Schon im Sommer 1993 engagierte sie sich an der Seite unter anderem von Robert Jacobs, Alex Weihrauch und Markus Buck in der Fan-IG, dem Dachverband der Alemannia-Anhänger. „Ich wollte etwas für den normalen Fan tun. Der sollte endlich eine Stimme bekommen, die bei den Vereinsverantwortlichen gehört wurde.“ Noch im gleichen Jahr trat sie dem Fanclub Die Kaiserlichen bei. Und auch um die jüngsten Anhänger kümmerte sie sich. Ab 2000 arbeitete sie für rund vier Jahre im Junior Club des Vereins mit. Gemeinsam mit Frank Hansen, dem Leiter des Projektes, organisierte und betreute sie zum Beispiel ein Junior-Fanzine, Ausflüge und diverse Aktionen.

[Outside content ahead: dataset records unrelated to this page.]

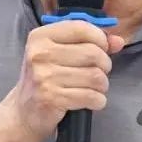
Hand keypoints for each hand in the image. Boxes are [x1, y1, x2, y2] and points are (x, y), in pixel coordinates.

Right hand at [3, 19, 125, 140]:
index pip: (81, 28)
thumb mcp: (60, 55)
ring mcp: (45, 76)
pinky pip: (91, 96)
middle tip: (98, 73)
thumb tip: (118, 41)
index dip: (100, 38)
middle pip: (93, 53)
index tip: (103, 49)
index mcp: (41, 37)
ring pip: (95, 76)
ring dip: (102, 85)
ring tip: (94, 88)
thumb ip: (89, 43)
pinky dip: (98, 100)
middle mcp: (40, 54)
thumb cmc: (45, 80)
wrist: (23, 113)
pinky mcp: (52, 98)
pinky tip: (91, 101)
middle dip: (104, 66)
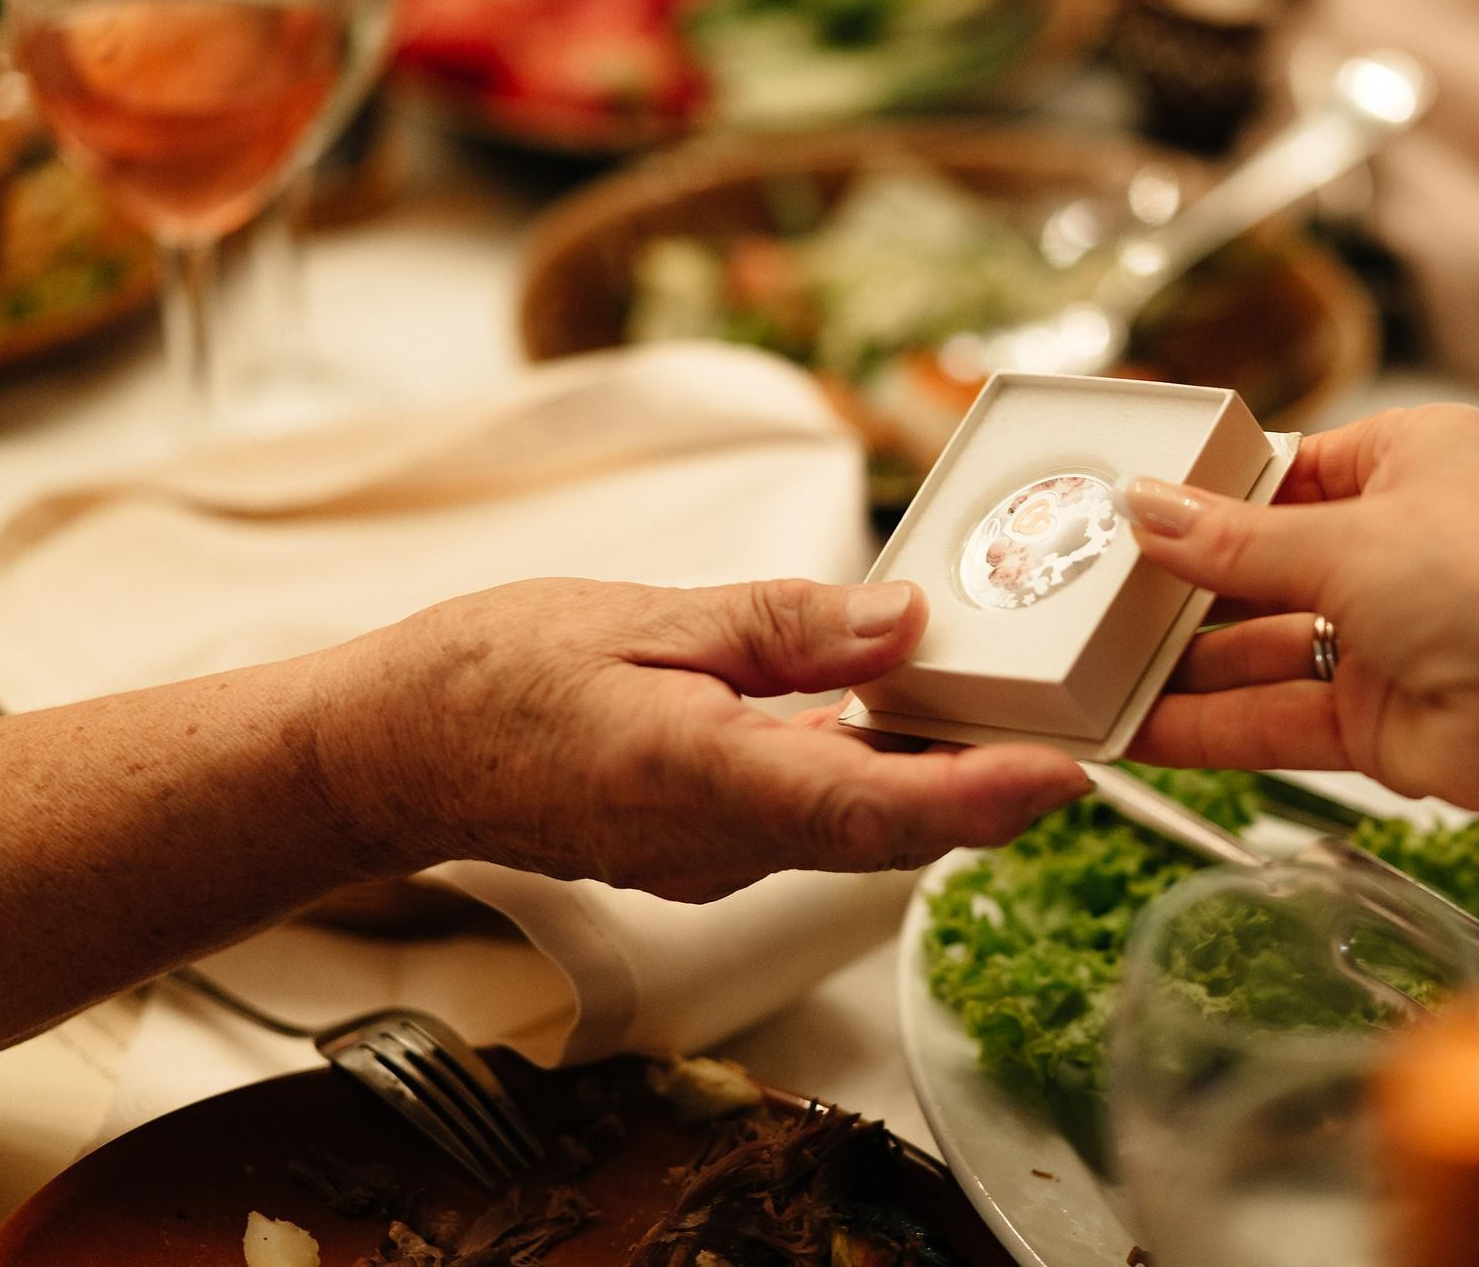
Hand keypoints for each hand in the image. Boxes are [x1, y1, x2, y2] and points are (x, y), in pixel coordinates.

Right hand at [312, 577, 1087, 901]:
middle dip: (991, 788)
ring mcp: (709, 862)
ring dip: (940, 784)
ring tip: (1018, 713)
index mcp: (690, 775)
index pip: (859, 809)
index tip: (1061, 774)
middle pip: (884, 832)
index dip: (971, 799)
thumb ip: (783, 626)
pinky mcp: (707, 853)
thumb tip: (905, 624)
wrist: (396, 752)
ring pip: (857, 833)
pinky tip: (905, 723)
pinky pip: (814, 824)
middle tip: (1082, 725)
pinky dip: (875, 780)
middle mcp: (711, 842)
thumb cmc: (492, 675)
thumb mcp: (642, 616)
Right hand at [1121, 406, 1478, 819]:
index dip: (1211, 495)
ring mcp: (1392, 639)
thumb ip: (1232, 540)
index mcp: (1413, 461)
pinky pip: (1277, 718)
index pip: (1289, 470)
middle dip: (1187, 591)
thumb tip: (1147, 512)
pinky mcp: (1381, 721)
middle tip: (1096, 598)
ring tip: (1098, 676)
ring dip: (1186, 668)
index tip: (1134, 511)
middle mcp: (1403, 546)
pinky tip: (1141, 731)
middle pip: (1268, 567)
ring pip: (1265, 651)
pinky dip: (1212, 726)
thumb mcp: (1339, 537)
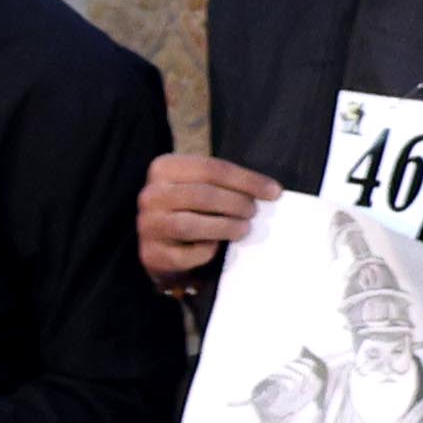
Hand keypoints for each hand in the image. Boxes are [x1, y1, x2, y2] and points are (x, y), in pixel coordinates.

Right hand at [139, 153, 279, 288]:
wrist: (163, 244)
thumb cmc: (192, 209)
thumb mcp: (203, 186)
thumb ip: (228, 184)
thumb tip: (271, 191)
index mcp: (164, 168)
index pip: (211, 169)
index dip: (247, 181)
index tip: (274, 192)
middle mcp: (151, 195)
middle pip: (201, 195)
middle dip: (236, 204)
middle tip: (253, 212)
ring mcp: (148, 225)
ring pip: (190, 225)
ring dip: (225, 227)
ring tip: (243, 229)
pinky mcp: (152, 254)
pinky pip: (186, 254)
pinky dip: (206, 252)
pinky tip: (216, 247)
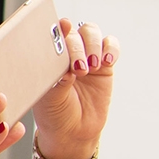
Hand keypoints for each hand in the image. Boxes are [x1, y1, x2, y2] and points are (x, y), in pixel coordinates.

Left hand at [31, 19, 118, 158]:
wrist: (73, 132)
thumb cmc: (54, 114)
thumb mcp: (50, 99)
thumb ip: (58, 81)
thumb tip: (68, 69)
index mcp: (47, 57)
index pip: (53, 34)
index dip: (59, 28)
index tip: (63, 26)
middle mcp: (66, 53)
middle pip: (75, 32)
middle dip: (78, 46)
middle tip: (80, 69)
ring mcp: (86, 57)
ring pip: (92, 33)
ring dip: (93, 45)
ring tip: (92, 67)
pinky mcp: (105, 65)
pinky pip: (111, 46)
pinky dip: (111, 49)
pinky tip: (107, 61)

So voller Überzeugung sie sich für die Alemannia und deren Fans engagiert hatte, so klar und wenig romantisierend ist heute ihr Blick in den Rückspiegel. Die Bindungen bei den Kaiserlichen existieren nicht mehr. Das sei schleichend ausgelaufen. Da sei kaum etwas geblieben. Die Gründung der Fan-IG wiederum sei zwar wichtig und richtig gewesen, aber man habe zunächst nicht das erreichen können, was man sich vorgenommen hatte. „Da waren wir etwas naiv. Wir waren noch zu unbedeutend. Kein Vergleich zu späteren Zeiten, als Köpfe wie Achim Foki und Dirk Heinhuis das Thema Mitbestimmung richtig nach vorne treiben konnten.“
Und dennoch: Von der Droge TSV ist Claudia Press nicht mehr losgekommen und will das auch gar nicht. „Ich gehe immer noch mit einer riesigen Freude zum Tivoli und finde es da immer noch großartig. Und ich bin da keinen Deut gelassener als vor 30 Jahren.“ Nichtsdestotrotz vermisst sie ein wenig das Feeling der 90er und frühen Nuller Jahre. „Die Tivoli-Atmosphäre ist nicht mehr die Tivoli-Atmosphäre, die damals jeden in ihren Bann gezogen hat. Damals stand die Alemannia im Fokus. Die Mannschaft wurde angefeuert und gefeiert. Heute habe ich oft den Eindruck, dass man sich lieber selber feiert. Dass das Ultra-Sein wichtiger ist, als das, was auf dem Rasen geschieht und die Alemannia nur als Mittel zum Zweck dient.“
Bei allem Enthusiasmus für den Verein: Das Erlebnis Alemannia beschränkt sich für Claudia zurzeit weitestgehend auf den Spieltag. Hier trifft sie unzählige Leute, die sie im Laufe der Jahre kennengelernt hat. Ein ‚Hallo‘ hier, ein ‚Wie geht’s?‘ da. Fachsimpeln über Spiel, Team und Verein. Schwelgen in Erinnerungen. Das war’s dann aber auch. Darüber hinaus gehende Beziehungen mit ausschließlich Alemannia-Bezug gebe es kaum mehr. Mit einer Ausnahme: Zu Robert Jacobs sei das Verhältnis ein sehr inniges geworden. „Wir sind echte Freunde geworden. Weit über die Alemannia hinaus.“ Alemannia und privat eben.